Background
The authors write that "the development of crops which are well suited to growth under future environmental conditions such as higher atmospheric CO2 concentrations is essential to meeting the challenge of ensuring food security in the face of the growing human population and changing climate," and they say that "a high-yielding indica rice variety (Oryza sativa L. cv.
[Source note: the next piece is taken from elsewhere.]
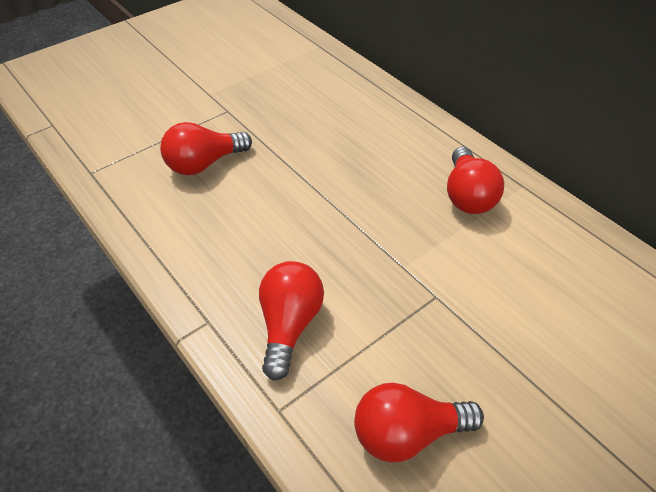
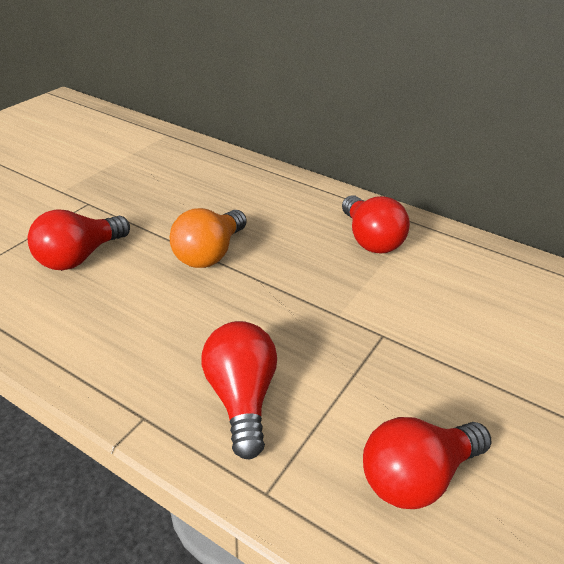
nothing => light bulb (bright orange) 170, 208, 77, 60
Takanari) has been recently identified as a potential candidate for such breeding, due to its high productivity in present CO2 concentrations."

What was done
"To test if it could further increase its productivity under elevated CO2," in the words of Chen et al., "Takanari was grown in the paddy field under season-long free-air CO2 enrichment (FACE, approximately 200 ppm above ambient CO2) and its leaf physiology was compared with the representative japonica variety 'Koshihidari'."

What was learned
The six Japanese scientists report that (1) "maximum ribulose-1,5-bisphosphate carboxylation and electron transport rates were higher for Takanari at the mid-grain filling stage in both years," that (2) "mesophyll conductance was higher in Takanari than in Koshihikari at the late grain-filling stage," that (3) "in contrast to Koshihikari, Takanari grown under FACE conditions showed no decrease in total leaf nitrogen on an area basis relative to ambient-grown plants," that (4) "Chlorophyll content was higher in Takanari than in Koshihikari at the same leaf nitrogen level," and, last of all, that (5) "Takanari showed consistently higher midday photosynthesis and stomatal conductance than Koshihikari under both ambient and FACE growth conditions."

What it means
In light of their several findings, Chen et al. conclude that "Takanari maintains its superiority over Koshihikari in regards to its leaf-level productivity when grown in elevated CO2," and, therefore, they suggest that Takanari "may be a valuable resource for rice breeding programs which seek to increase crop productivity under current and future CO2 concentrations."